MELBOURNE - The market is tipping a record net profit of around A$3 billion when ANZ Banking Group reports its annual result today.
The only cloud on the horizon for Australia's third biggest bank is likely to be the flat performance of its subsidiary, the National Bank of New Zealand (NBNZ).
The key drivers will come from growth in personal banking, which includes mortgages, deposits and margin lending, as well as in the bank's traditional strength in corporate banking.
A record result has been anticipated by the market since an August strategy briefing where chief executive John McFarlane said ANZ was on target for earnings per share (EPS) growth of eight per cent.
But it's the New Zealand part of ANZ, which accounts for around 28 to 29 per cent of net profit, that is acting as a drag on the group.
ANZ acquired NBNZ from London's Lloyds TSB for A$4.9 billion in December 2003 to become the biggest bank in New Zealand.
Deutsche Bank analysts are expecting a weak performance from New Zealand, where competition is driving further margin compression.
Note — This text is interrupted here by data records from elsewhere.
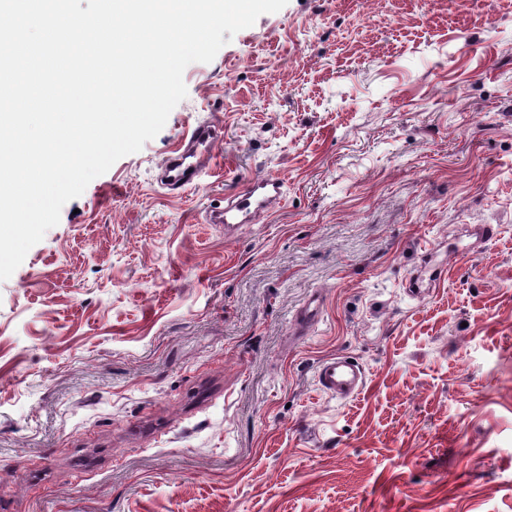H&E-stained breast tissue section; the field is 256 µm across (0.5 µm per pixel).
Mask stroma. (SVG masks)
Masks as SVG:
<instances>
[{"instance_id":"obj_1","label":"stroma","mask_w":512,"mask_h":512,"mask_svg":"<svg viewBox=\"0 0 512 512\" xmlns=\"http://www.w3.org/2000/svg\"><path fill=\"white\" fill-rule=\"evenodd\" d=\"M183 79L0 281V512H512V0H288ZM269 173L262 223H205ZM336 354L354 398L317 384ZM223 138L224 128L219 123L198 125L163 161L158 181L171 192L191 185L212 163L215 147ZM362 365L353 357L337 354L319 362L316 370L318 385L338 399H349L359 394L365 384Z\"/></svg>"}]
</instances>
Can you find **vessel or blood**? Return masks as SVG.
I'll return each instance as SVG.
<instances>
[{"mask_svg":"<svg viewBox=\"0 0 512 512\" xmlns=\"http://www.w3.org/2000/svg\"><path fill=\"white\" fill-rule=\"evenodd\" d=\"M224 138V128L217 123L197 126L186 142L166 157L160 166L159 182L176 192L191 185L208 167L215 148ZM283 181L273 174L250 179L242 190L225 199L223 206L207 210L205 219L220 224L225 235L234 234L242 225L256 223L280 206ZM365 371L353 357L337 354L319 362L316 370L318 385L339 399L359 394L365 384Z\"/></svg>","mask_w":512,"mask_h":512,"instance_id":"obj_1","label":"vessel or blood"}]
</instances>
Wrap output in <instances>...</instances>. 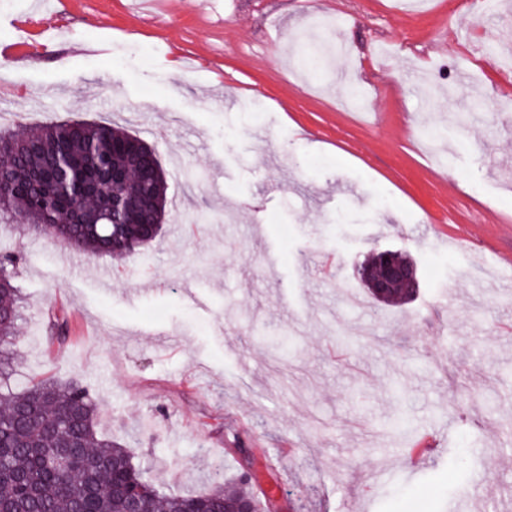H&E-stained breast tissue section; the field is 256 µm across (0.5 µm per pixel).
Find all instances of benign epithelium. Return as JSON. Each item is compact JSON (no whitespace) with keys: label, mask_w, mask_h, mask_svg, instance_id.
<instances>
[{"label":"benign epithelium","mask_w":512,"mask_h":512,"mask_svg":"<svg viewBox=\"0 0 512 512\" xmlns=\"http://www.w3.org/2000/svg\"><path fill=\"white\" fill-rule=\"evenodd\" d=\"M357 277L375 299L384 303L402 288L411 296L417 292L414 264L388 251L373 253V260L357 270Z\"/></svg>","instance_id":"obj_1"}]
</instances>
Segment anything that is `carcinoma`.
<instances>
[{"mask_svg":"<svg viewBox=\"0 0 512 512\" xmlns=\"http://www.w3.org/2000/svg\"><path fill=\"white\" fill-rule=\"evenodd\" d=\"M121 127L65 120L11 132L0 129V223L26 224L79 252L123 260L148 244L158 156L134 150ZM18 254L0 256V371L18 319L13 269ZM97 406L77 383L41 382L19 394L0 392V512H130L127 494L141 490L140 512H224L239 497L255 512L269 500L251 480L192 495H162L132 453L96 430Z\"/></svg>","mask_w":512,"mask_h":512,"instance_id":"cac0c4a2","label":"carcinoma"}]
</instances>
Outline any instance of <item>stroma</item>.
I'll return each mask as SVG.
<instances>
[{
  "instance_id": "stroma-1",
  "label": "stroma",
  "mask_w": 512,
  "mask_h": 512,
  "mask_svg": "<svg viewBox=\"0 0 512 512\" xmlns=\"http://www.w3.org/2000/svg\"><path fill=\"white\" fill-rule=\"evenodd\" d=\"M55 7L0 0V44L28 47L0 57V123L124 127L167 213L120 264L0 223L24 257L8 388L86 386L166 495L247 471L280 512H512V0H67V33ZM318 17L349 55L314 81ZM89 39L108 51H69ZM381 250L416 266L395 306L355 274Z\"/></svg>"
}]
</instances>
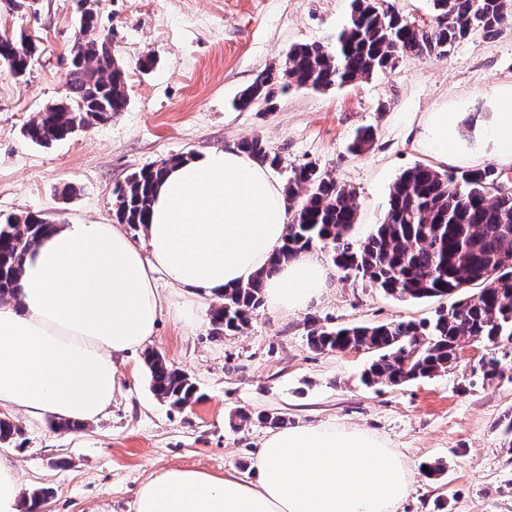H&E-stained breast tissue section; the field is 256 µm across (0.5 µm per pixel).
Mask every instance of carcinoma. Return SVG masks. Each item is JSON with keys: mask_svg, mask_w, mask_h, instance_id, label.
I'll return each instance as SVG.
<instances>
[{"mask_svg": "<svg viewBox=\"0 0 512 512\" xmlns=\"http://www.w3.org/2000/svg\"><path fill=\"white\" fill-rule=\"evenodd\" d=\"M84 31L76 35L67 73L68 112H41L24 126V136L49 147L71 137L76 125L105 123L128 108L126 69L111 49V39L95 34L98 0H83ZM434 26L417 29L394 6L379 0H352L347 28L330 42L294 45L283 62L268 68L239 95L235 106L247 110L271 105L289 87L326 89L393 68L404 58L445 57L456 43L480 34L498 35L512 18V0H432ZM39 44L25 36H0V59L18 79L26 76ZM373 132L360 129L350 145L363 153ZM238 149L262 165L279 157L254 137ZM174 157L143 168L116 189L115 214L133 228L147 223L153 184ZM501 181L492 165L474 169H436L416 164L401 173L390 191L382 223L358 245L348 235L357 223L356 192L311 164L292 171L284 200L292 213L283 245L265 274L224 290V302L211 312L215 335L237 332L262 306L264 275L280 262L314 247L344 275L367 279L400 300L420 301L461 295L434 319L392 320L375 325L329 329L311 320L308 345L319 353L358 346L377 357L359 373V383L400 386L448 370L465 339L491 347L479 363L485 380L503 375L496 350L512 346V193L493 194ZM52 224L33 214L0 220V296L10 294L22 274L24 259L37 238ZM472 286L479 290L471 295ZM144 363L153 395L182 409L195 397L196 386L185 373L148 351Z\"/></svg>", "mask_w": 512, "mask_h": 512, "instance_id": "carcinoma-1", "label": "carcinoma"}]
</instances>
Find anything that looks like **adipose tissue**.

ANZ has strong momentum in its Australian franchise and analysts believe the bank is gaining market share in every line of business, including business lending and credit cards.
"What's dragging down the momentum is New Zealand and the severe margin pressure they are experiencing over there," Commonwealth Securities analyst Carlos Castillo said.
Analysts say that over a two to three year period New Zealand is more vulnerable to an economic slowdown than Australia, with implications for credit and profit growth.